System Safety Machine-Based Safety Mechanisms

As the diagram indicates, the Therac-25 linear accelerator was isolated in a heavily shielded room. This shielding protected the operator (who might do as many as 30 treatments in one day) from the low-level radiation that might scatter from the machine. In addition, the machine itself was shielded in many ways to reduce the amount of scattered radiation it would emit. CMC was particularly proud of this innovation in machine shielding, and even published a paper in a technical journal on its design.

Software Based Safety Mechanisms

Previous versions of Therac (Therac-6 and Therac-20) used software to make the hand operation of the machine more convenient. But Therac-25 was completely software controlled. In addition and safety checking was made the job of the software many of the

hardware safety interlocks were removed. Thus, the safe operation of the machine became almost completely the responsibility of the software.

For example, intensity of the beam is monitored by ion chambers placed on the turntable. There were two different ion chambers, one located beneath the scanning magnets that spread the electron beam and one located beneath the foil that turned a high intensity electron beam into X-rays. These chambers monitored the amount of radiation that was being delivered to the patient in each mode (electron beam or X-ray) and each could measure the beam intensity only within the expected range from the beam with which it was paired. If the chamber detected a dose that was different from that assigned to the patient, the software immediately suspended treatment.

If the difference was a minor amount or if the beam intensity was measured as hardly there, the software might allow the operator to retry the treatment up to 5 times before shutting down completely. This retry facility was added to the software because it was a regular occurrence for the beam to be slightly "out of tune" and for the software to suspend treatment.

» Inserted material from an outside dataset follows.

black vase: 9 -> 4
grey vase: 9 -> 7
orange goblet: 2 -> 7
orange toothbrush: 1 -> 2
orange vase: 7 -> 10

If the beam intensity was detected to be quite different from the assigned intensity, the software shut the machine down completely and required all the treatment parameters to be entered again.

Safety Analysis of the System

In 1983, just after CMC made the Therac-25 commercially available, CMC performed a safety analysis of the machine using Fault Tree Analysis. This involves calculating the probabilities of the occurrence of varying hazards (e.g. an overdose) by specifying which causes of the hazard must jointly occur in order to produce the hazard.

In order for this analysis to work as a safety analysis, one must first specify the hazards (not always easy), and then be able to specify the all possible causal sequences in the system that could produce them. It is certainly a useful exercise, since it allows easy identification of single-point-of-failure items and the identification of items whose failure can produce the hazard in multiple ways. Concentrating on items like these is a good way to begin reducing the probabilities of a hazard occurring.

In order to be useful, a Fault Tree Analysis needs to specify all the likely events that could contribute to producing a hazard. In addition, if one knows the specific probabilities of all the contributing events, one can produce a reasonable estimate of the probability of the hazard occurring.

Since much of the software had been taken from the Therac-6 and Therac-20 systems, and since these software systems had been running many years without detectable errors, the analysts assumed there were no design problems in the software. The analysts did consider software failures like "computer selects wrong mode" but assigned them probabilities like 4 x 10**-9. These sorts of probabilities are likely assigned based on the

remote possibility of random errors produced by things like electromagnetic noise. They do not take into account the possibility of design flaws in the software.